§ **What needs to be done**:
The lines you return must be all those in the data that hold the string "elbow".

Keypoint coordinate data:
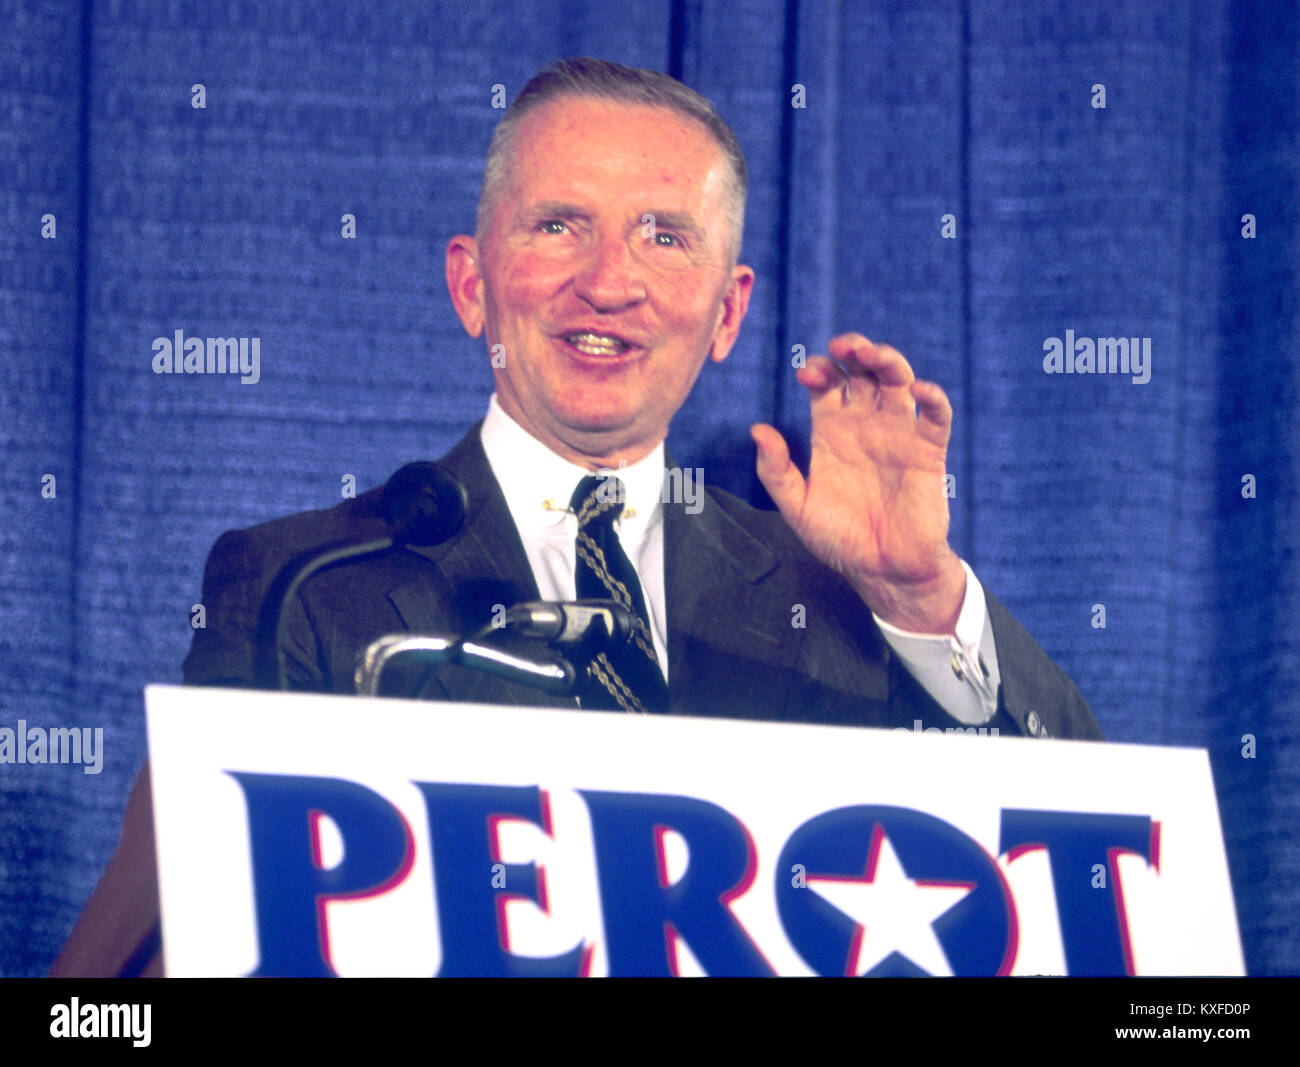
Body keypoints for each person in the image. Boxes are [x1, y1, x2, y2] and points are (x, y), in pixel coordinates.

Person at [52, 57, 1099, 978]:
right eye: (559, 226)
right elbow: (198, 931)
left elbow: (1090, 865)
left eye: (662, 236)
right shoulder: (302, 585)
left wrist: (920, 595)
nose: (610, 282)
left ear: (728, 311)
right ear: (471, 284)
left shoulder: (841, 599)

==

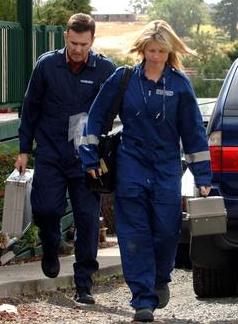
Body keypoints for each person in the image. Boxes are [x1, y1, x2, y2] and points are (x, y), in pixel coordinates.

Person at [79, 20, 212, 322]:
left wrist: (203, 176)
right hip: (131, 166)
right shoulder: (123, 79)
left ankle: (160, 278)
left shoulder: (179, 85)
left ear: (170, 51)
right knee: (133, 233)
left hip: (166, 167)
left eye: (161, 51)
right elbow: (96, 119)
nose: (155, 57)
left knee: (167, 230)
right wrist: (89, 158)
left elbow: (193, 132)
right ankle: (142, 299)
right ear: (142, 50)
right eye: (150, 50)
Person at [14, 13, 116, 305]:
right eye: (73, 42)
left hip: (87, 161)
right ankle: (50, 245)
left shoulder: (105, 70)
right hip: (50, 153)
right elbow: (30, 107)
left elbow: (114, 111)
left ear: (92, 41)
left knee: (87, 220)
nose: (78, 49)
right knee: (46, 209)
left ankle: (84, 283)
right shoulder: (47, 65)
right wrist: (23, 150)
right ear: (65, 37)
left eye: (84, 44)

§ **The answer**:
right elbow: (198, 931)
left elbow: (1090, 865)
right elbow: (96, 119)
left elbow: (193, 132)
right elbow: (30, 107)
left elbow: (114, 111)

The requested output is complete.